All Topics / Finance / New to Property Development
Hi,
I'm starting to have a look at property development, and was wondering what were the requirements to obtain finance. I am look to buy land and build 2 duplexes on a site.
Site cost will be around $350,000
Sale price after development will be $350,000 per duplex, i.e. $700,000 for 2 duplexes (conservative estimate)Generally what is the LVR?
Would the LVR be different where I do not have any other property as security?
Would the LVR be different where I go in as owner builder compared to when engaging a builder.
Would it depend on how much income I had from working, or is a feasible project sufficient?
Finance are required for the land cost and construction costs
What are the requirements?
I am assuming that I will need some money up front for DA, architect, engineers fees before I can obtain the loan.
I am going in without a development track record, and did not want to put in additional security if that can be avoided.This will help me to get a better idea of how much capital I need before I can begin.
Thanks for your help.
Generally the bank will look at your security, current job, cash flow, or business, experience or do you have a project manager on board and whom your team is, plus they will also look at feasibility.
I am doing a few at the moment and the loan has been I tip in 30% of all costs and the bank is funding the rest and capitalising the interest also. Yes you usually need $$ up front to do all the da, professional fees.

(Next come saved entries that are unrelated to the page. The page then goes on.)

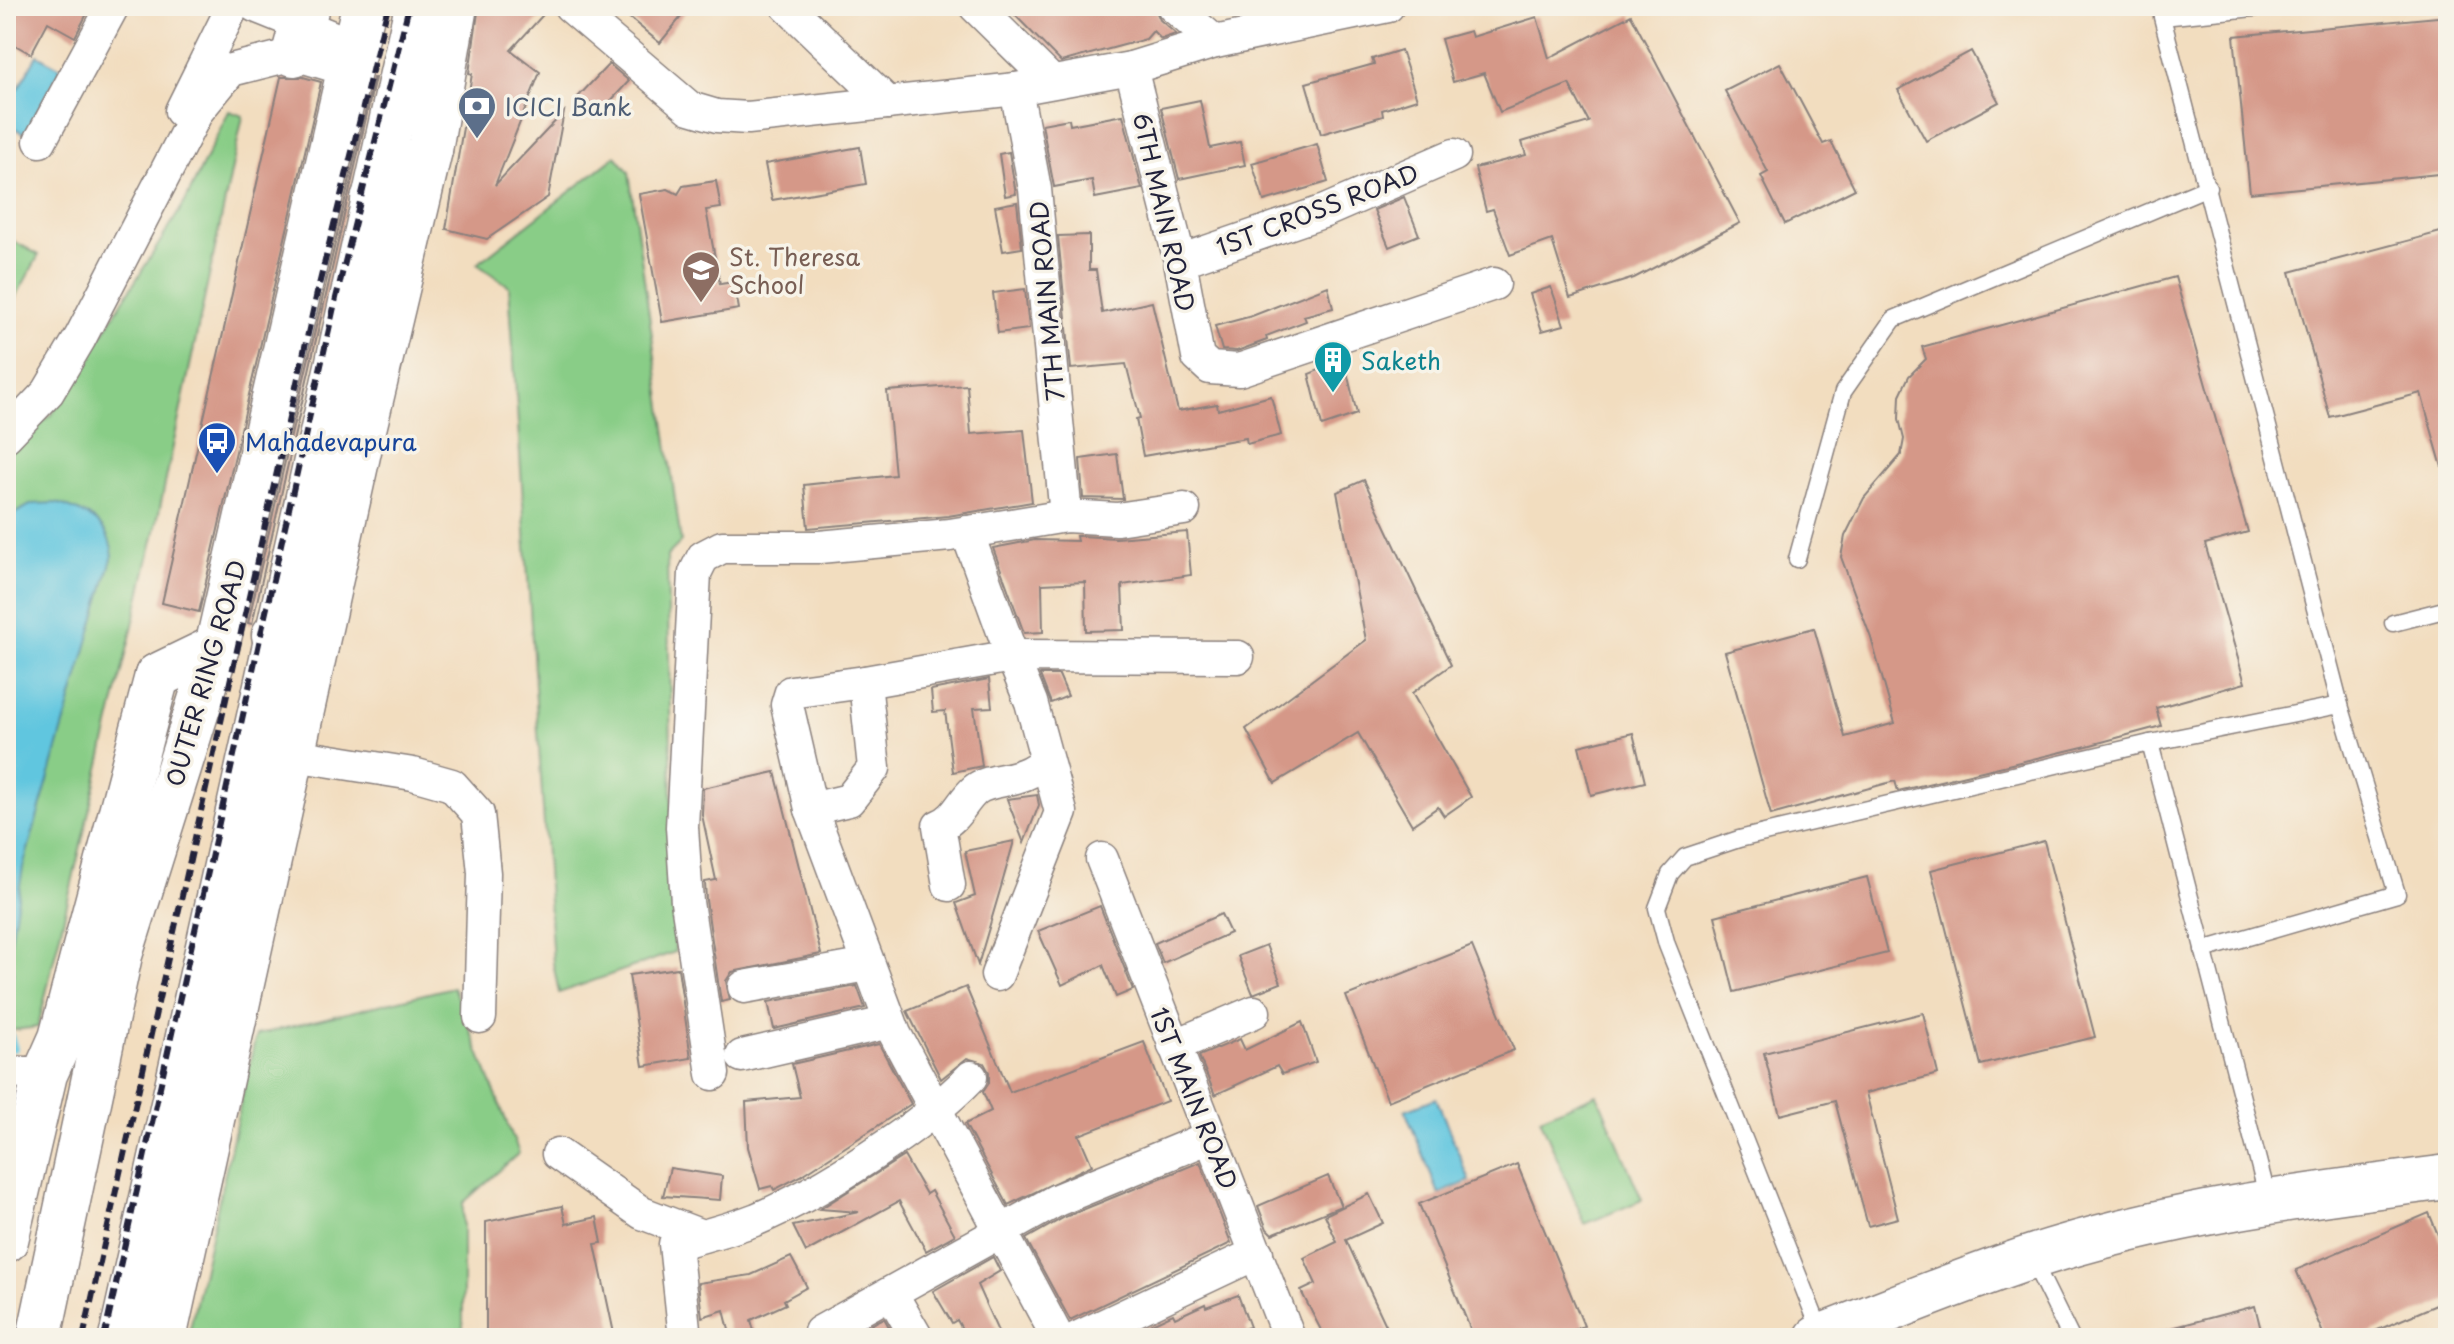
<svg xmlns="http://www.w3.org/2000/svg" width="2454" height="1344" font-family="'Playpen Sans',sans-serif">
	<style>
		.green { fill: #89cd87; stroke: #567861; stroke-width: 2 }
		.water { fill: #61c6df; stroke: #42748d; stroke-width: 2 }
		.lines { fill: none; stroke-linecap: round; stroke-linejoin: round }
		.stream { stroke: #61c6df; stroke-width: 8 }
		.building { fill: #d59888 }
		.lane-casing { stroke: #8a807d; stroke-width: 19 }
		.street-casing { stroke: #8a807d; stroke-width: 35 }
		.secondary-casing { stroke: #8a807d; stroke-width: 47 }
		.highway-casing { stroke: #8a807d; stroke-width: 47 }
		.lane { stroke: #fff; stroke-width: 16 }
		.street { stroke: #fff; stroke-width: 32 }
		.secondary { stroke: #fff; stroke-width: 44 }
		.highway { stroke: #fff; stroke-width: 44 }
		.rail { stroke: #22223b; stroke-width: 6; stroke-dasharray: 12 6; stroke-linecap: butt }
		.labels { text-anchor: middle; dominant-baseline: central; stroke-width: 7; stroke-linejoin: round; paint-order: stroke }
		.service-label { font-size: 24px; fill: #4e5e75; stroke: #f7f3e8; text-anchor: start }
		.street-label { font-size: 24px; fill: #22223b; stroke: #f7f3e8 }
		.education-label { font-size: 24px; fill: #785e54; stroke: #f7f3e8; text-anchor: start }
		.culture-label { font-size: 24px; fill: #0d838f; stroke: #f7f3e8; text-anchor: start }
		.transit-label { font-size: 24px; fill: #164399; stroke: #f7f3e8; text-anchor: start }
	</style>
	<rect width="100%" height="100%" fill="#f7f3e8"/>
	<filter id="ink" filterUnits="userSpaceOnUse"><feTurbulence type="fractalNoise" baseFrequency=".0125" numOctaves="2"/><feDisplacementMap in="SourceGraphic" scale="16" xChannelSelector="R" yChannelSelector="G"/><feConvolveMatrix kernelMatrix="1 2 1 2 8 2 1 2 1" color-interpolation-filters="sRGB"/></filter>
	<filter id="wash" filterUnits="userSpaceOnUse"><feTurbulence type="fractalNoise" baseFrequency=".006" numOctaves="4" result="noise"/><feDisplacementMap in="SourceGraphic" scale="32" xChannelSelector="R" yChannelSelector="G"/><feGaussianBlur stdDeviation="1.8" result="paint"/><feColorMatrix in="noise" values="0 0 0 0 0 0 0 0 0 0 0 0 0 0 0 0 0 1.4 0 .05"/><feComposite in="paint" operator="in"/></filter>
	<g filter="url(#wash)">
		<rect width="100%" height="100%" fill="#f2ddbf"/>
		<g class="green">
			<path d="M 229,111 L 243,116 L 154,536 L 38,1027 L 6,1031 L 6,455 L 52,414 L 185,202 Z"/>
			<path d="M 616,156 L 629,172 L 681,542 L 667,556 L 675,952 L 559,993 L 553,963 L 509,286 L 477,264 Z"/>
			<path d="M 6,237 L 39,255 L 6,315 Z"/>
			<path d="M 453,987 L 519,1153 L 463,1203 L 463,1338 L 188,1338 L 256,1035 Z"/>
			<path d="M 1597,1094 L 1642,1200 L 1585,1224 L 1540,1118 Z"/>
		</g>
		<g class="water">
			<path d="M 37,55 L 61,68 L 25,134 L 6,123 L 6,110 Z"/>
			<path d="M 57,503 C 87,514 108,520 113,555 L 23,867 L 9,952 L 13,973 L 6,988 L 6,518 L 32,504 Z"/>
			<path d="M 1436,1098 L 1470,1181 L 1439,1194 L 1405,1110 Z"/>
		</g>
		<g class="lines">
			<path class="stream" d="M 6,1023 L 14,1048"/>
		</g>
		<g id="blocks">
			<g class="building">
				<path d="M 6,6 L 91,6 L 75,37 L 48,22 L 31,54 L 6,40 Z"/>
				<path d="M 479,6 L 551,6 L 511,50 L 540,72 L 495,185 L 564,112 L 548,197 L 487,239 L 446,229 L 472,74 L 469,73 Z"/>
				<path d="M 615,6 L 690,6 L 660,43 Z"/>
				<path d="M 1006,6 L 1154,6 L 1160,20 L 1176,34 L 1161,39 L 1153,31 L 1146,39 L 1061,62 Z"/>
				<path d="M 1631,15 L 1740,223 L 1634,278 L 1570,298 L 1552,240 L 1510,255 L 1493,209 L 1486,211 L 1475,168 L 1526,155 L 1522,142 L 1589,122 L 1569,84 L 1500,112 L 1484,73 L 1453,82 L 1441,39 L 1470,31 L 1472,37 L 1537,17 L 1549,58 Z"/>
				<path d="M 2448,16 L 2448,173 L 2250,193 L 2234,36 Z"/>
				<path d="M 1401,50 L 1417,99 L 1382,110 L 1383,116 L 1321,134 L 1306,83 L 1374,64 L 1372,59 Z"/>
				<path d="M 1971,51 L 1999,102 L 1926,141 L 1898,90 Z"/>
				<path d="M 1780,63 L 1823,144 L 1831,141 L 1855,189 L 1785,224 L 1761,176 L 1768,172 L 1725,91 Z"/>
				<path d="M 609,64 L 629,81 L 596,117 L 577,98 Z"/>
				<path d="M 281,77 L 303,77 L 321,82 L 199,612 L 162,603 Z"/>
				<path d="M 373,78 L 375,78 L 252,624 L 248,623 Z"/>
				<path d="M 1200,100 L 1210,148 L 1240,142 L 1245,165 L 1179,179 L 1161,108 Z"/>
				<path d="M 1123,115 L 1142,189 L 1095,198 L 1092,180 L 1054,187 L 1042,124 L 1069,119 L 1070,125 Z"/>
				<path d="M 1317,144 L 1328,182 L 1264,201 L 1252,163 Z"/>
				<path d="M 860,147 L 866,184 L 772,200 L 765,164 Z"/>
				<path d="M 1009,152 L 1016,194 L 1005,196 L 999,154 Z"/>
				<path d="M 716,181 L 721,208 L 706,210 L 720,284 L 734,282 L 739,309 L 662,322 L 639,194 L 668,189 L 678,194 L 683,186 Z"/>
				<path d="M 1404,197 L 1419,235 L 1389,247 L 1374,210 Z"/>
				<path d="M 1017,202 L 1022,248 L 1003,251 L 995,206 Z"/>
				<path d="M 2448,230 L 2448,467 L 2442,467 L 2421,393 L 2330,417 L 2290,272 Z"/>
				<path d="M 1089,235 L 1089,270 L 1096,270 L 1102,313 L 1152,302 L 1178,411 L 1217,404 L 1218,410 L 1271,396 L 1281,435 L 1247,444 L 1246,438 L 1143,456 L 1136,419 L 1140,418 L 1126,364 L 1071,369 L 1058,236 Z"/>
				<path d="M 2175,277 L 2248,532 L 2205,544 L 2245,683 L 2156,708 L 2161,726 L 2087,746 L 1898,791 L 1895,781 L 1771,815 L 1725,652 L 1814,628 L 1845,737 L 1895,723 L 1871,638 L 1841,557 L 1845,536 L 1864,498 L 1901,455 L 1904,439 L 1899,419 L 1900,395 L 1909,376 L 1926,359 L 1922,347 Z"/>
				<path d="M 1328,286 L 1333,308 L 1304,316 L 1306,321 L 1266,336 L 1267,340 L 1237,351 L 1222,350 L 1215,326 L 1252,316 Z"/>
				<path d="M 1551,287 L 1564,325 L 1542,331 L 1530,294 Z"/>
				<path d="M 1025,289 L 1029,329 L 998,333 L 993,293 Z"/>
				<path d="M 1344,360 L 1357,414 L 1322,426 L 1309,374 Z"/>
				<path d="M 967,385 L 971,434 L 1024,430 L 1032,502 L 948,516 L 808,528 L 804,485 L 895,475 L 887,391 Z"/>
				<path d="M 1117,454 L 1123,499 L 1083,498 L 1080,459 Z"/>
				<path d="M 1364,480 L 1451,665 L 1412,693 L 1471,797 L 1444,816 L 1438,807 L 1412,825 L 1358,733 L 1275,783 L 1246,729 L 1366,640 L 1337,492 Z"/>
				<path d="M 1187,532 L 1191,575 L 1122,585 L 1124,630 L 1086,631 L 1085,582 L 1042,584 L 1043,632 L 1024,633 L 993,548 L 1035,540 L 1077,541 L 1076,536 L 1081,536 L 1116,538 Z"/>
				<path d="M 1040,675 L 1059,675 L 1068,696 L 1051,703 Z"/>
				<path d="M 989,679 L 992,707 L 974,708 L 982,766 L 953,772 L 945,711 L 933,712 L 931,690 Z"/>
				<path d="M 1633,733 L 1645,782 L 1591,795 L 1579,746 Z"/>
				<path d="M 775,772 L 821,954 L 732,972 L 726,981 L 730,1000 L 721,1002 L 706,900 L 705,882 L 716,880 L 702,815 L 703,788 Z"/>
				<path d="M 1037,795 L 1039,805 L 1024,843 L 1007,799 Z"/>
				<path d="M 1014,841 L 1001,887 L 978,965 L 956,903 L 975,896 L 965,851 Z"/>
				<path d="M 2044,841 L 2095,1037 L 1981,1065 L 1931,870 Z"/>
				<path d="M 1867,877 L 1887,953 L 1734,992 L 1715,916 Z"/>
				<path d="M 1100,906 L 1133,990 L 1116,997 L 1103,965 L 1062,985 L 1038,931 Z"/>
				<path d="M 1221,914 L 1230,933 L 1163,963 L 1155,943 Z"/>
				<path d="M 1266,945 L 1281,983 L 1253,994 L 1238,956 Z"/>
				<path d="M 1472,946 L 1514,1050 L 1388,1101 L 1346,996 Z"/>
				<path d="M 678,968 L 691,1058 L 643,1066 L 629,975 Z"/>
				<path d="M 857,986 L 865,1008 L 774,1029 L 768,1002 Z"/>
				<path d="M 966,987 L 1010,1092 L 1144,1042 L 1167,1101 L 1079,1135 L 1092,1165 L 1008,1205 L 965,1124 L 991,1111 L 983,1092 L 989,1083 L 989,1072 L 984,1063 L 967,1058 L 941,1079 L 907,1011 Z"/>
				<path d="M 1923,1013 L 1938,1074 L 1866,1093 L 1898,1218 L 1868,1226 L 1835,1101 L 1780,1115 L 1764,1053 Z"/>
				<path d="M 1302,1022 L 1316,1062 L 1282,1074 L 1277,1066 L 1215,1095 L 1199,1056 L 1240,1039 L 1245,1050 Z"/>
				<path d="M 879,1044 L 911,1104 L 801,1176 L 774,1190 L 772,1186 L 760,1189 L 748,1147 L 746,1102 L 800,1097 L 792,1064 Z"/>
				<path d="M 904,1156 L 926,1194 L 931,1191 L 955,1235 L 926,1251 L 899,1201 L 806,1252 L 793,1226 L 859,1212 L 820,1209 Z"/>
				<path d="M 1200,1162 L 1231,1243 L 1070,1320 L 1026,1239 L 1065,1217 Z"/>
				<path d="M 1517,1164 L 1584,1326 L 1555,1338 L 1474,1338 L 1419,1204 Z"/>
				<path d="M 670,1168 L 722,1176 L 720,1200 L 663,1196 Z"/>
				<path d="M 1328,1176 L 1341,1206 L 1272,1234 L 1267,1229 L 1258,1206 Z"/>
				<path d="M 1369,1194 L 1383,1223 L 1346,1240 L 1392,1338 L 1325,1338 L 1301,1291 L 1316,1284 L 1304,1258 L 1337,1242 L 1325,1215 Z"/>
				<path d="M 562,1206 L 566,1224 L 597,1217 L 602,1243 L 595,1244 L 615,1338 L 486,1338 L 486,1222 Z"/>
				<path d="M 2429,1213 L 2448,1259 L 2448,1300 L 2359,1338 L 2325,1338 L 2296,1270 Z"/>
				<path d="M 791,1257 L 807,1287 L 784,1300 L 786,1304 L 751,1320 L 756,1338 L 731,1338 L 724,1310 L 702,1317 L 698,1283 L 751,1275 Z"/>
				<path d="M 993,1257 L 1000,1271 L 977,1285 L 1001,1338 L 967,1338 L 957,1320 L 952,1323 L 933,1291 Z"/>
				<path d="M 1238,1295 L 1250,1327 L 1246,1328 L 1250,1338 L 1122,1338 L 1173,1314 L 1175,1318 L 1205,1304 L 1206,1307 Z"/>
				<path d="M 2255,1306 L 2263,1338 L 2160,1338 L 2160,1331 Z"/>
				<path d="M 884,1318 L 895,1338 L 850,1338 L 878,1321 Z"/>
			</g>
		</g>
	</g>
	<g filter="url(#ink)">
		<use href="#blocks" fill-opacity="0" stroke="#8a807d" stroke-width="2"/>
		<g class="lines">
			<g class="lane-casing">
				<g id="lane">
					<path d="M 2184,6 L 2162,17 L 2340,705 L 2397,894 L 2203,950"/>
					<path d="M 2172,16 L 2274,6"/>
					<path d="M 1797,559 L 1843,392 L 1894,319 L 2208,187"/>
					<path d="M 2393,623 L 2448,609"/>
					<path d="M 2150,743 L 2268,1199"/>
					<path d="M 2032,1259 L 2071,1338"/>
					<path d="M 1822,1335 L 1667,945 L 1657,908 L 1670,874 L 1685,857 L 1739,839 L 2150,743 L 2340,705"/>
				</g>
			</g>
			<g class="street-casing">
				<g id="street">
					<path d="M 255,6 L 354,46"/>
					<path d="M 570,6 L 690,108 L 717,116 L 748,118 L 1016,89 L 1131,68 L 1215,42 L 1388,6"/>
					<path d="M 787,6 L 888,103"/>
					<path d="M 975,6 L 1050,80"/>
					<path d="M 1173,6 L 1215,42"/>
					<path d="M 1131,68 L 1180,261 L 1198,357 L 1210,368 L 1239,370 L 1494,284"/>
					<path d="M 1016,89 L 1035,189 L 1066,516"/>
					<path d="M 181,111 L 233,6"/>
					<path d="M 40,141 L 113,6"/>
					<path d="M 1180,261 L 1325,211 L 1454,155"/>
					<path d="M 6,436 L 48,392 L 80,338 L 198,110 L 231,70 L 294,54 L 348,70"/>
					<path d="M 967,532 L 1012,656 L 865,682 L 874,768 L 849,800 L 811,809 L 895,1034 L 1058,1338"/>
					<path d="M 294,755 L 413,774 L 452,785 L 478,814 L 484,873 L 480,1017"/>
					<path d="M 811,809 L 787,705 L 791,692 L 865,682"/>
					<path d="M 1102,859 L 1289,1338"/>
					<path d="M 949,885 L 939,826 C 958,818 961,802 975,790 C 990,777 1024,784 1045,760"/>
					<path d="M 997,975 L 1061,812 L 1031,702 L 1012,656 L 1238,657"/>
					<path d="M 744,987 L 868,965"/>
					<path d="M 1174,1046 L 1254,1012"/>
					<path d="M 742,1056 L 890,1022"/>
					<path d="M 6,1072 L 45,1074"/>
					<path d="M 713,1074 L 687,902 L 682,827 L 695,573 L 703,557 L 722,547 L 819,547 L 950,535 L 1066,516 L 1117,519 L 1184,509"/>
					<path d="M 558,1154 L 642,1213 L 702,1236"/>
					<path d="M 891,1293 L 917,1338"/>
					<path d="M 685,1338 L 675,1244 C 702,1236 731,1229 757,1219 C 820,1193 925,1125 971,1077"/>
					<path d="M 823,1338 L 820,1332 L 1057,1200 L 1210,1137"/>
					<path d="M 1077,1338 L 1257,1253"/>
				</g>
			</g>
			<g class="secondary-casing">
				<g id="secondary">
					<path d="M 294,54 L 307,6"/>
					<path d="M 6,1240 L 45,1074 L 61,1038 L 157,676"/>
					<path d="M 164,1338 L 360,446 L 430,150 L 455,6"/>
					<path d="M 1817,1338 C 1888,1311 1957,1282 2029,1258 C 2165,1213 2307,1195 2448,1177"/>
				</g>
			</g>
			<g class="highway-casing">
				<g id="highway">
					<path d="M 373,200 L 395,190 L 430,150"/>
					<path d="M 274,635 L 316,647"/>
					<path d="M 157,676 L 217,647"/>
					<path d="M 39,1338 L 120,955 L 217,647 L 364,6"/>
					<path d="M 121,1338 L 417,6"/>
				</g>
			</g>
			<use href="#lane" class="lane"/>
			<use href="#street" class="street"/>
			<use href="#secondary" class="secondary"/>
			<use href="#highway" class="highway"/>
			<g class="rail">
				<path d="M 83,1338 L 317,293 L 388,6"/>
				<path d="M 104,1338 L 336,298 L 409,6"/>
			</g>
		</g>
	</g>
	<defs>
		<g id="bank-pin" transform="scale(2)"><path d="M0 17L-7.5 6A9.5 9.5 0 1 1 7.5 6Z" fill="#5c6f8a" stroke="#f7f3e8"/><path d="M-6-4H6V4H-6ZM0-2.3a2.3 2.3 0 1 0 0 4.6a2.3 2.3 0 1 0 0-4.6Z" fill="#fff"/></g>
		<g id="school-pin" transform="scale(2)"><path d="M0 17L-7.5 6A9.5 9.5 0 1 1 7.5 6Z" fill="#8d6e63" stroke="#f7f3e8"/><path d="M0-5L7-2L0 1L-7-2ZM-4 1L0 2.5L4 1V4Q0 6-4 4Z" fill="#fff"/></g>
		<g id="building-pin" transform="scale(2)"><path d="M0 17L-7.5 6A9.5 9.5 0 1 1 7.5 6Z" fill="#0f9aa8" stroke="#f7f3e8"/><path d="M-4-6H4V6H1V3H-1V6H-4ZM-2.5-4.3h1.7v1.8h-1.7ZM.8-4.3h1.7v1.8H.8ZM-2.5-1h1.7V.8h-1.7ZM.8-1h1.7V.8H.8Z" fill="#fff"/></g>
		<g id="bus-pin" transform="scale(2)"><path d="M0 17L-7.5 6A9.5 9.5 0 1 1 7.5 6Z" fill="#1a4fb4" stroke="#f7f3e8"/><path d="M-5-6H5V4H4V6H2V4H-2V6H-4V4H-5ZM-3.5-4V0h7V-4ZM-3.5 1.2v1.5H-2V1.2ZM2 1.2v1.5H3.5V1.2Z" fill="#fff"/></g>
	</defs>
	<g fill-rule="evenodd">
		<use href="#bank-pin" x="477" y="106"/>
		<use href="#school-pin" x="701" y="270"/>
		<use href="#building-pin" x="1333" y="360"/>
		<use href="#bus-pin" x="217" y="441"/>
	</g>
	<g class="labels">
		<g class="service-label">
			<text x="505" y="106">ICICI Bank</text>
		</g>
		<g class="street-label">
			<text transform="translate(1317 209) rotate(-21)">1ST CROSS ROAD</text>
			<text transform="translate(1165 212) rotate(77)">6TH MAIN ROAD</text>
			<text transform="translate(1046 301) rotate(-95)">7TH MAIN ROAD</text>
			<text transform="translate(205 673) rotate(-74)">OUTER RING ROAD</text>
			<text transform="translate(1195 1098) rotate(68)">1ST MAIN ROAD</text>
		</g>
		<g class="education-label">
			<text x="729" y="256">St. Theresa<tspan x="729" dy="28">School</tspan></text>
		</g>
		<g class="culture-label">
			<text x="1361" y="360">Saketh</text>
		</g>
		<g class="transit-label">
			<text x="245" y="441">Mahadevapura</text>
		</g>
	</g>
	<rect width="2454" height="1344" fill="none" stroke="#f7f3e8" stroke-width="32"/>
</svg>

Normally I do a full report per property – site analysis, feasibility, and cost projections of all the professionals and get a draftsman to do an impression and some draft concepts- then I get my broker to see where I can secure the funding, before I do D/A or spend much money. I do all of this before I even buy the land, as no use doing DA/ Architect, engineer if you cant get the funding to develop, then your stuck with a site. Hope this helps a bit- Kylie
Unfortunately you will not get mortgage insurance on the loan so that means the lvr will be less than 80%.
Secondly the other issue you will have with your average lender will not allow multiple dwellings on 1 Title so you are then in the area of development financiers whose criteria is a lot more stringent.
In essence you are more likely to be restricted to a percentage of land and a percentage of construction costs subject to income serviceability and suitable asset base.
Certainly in the current climate the development market is not as it used to be.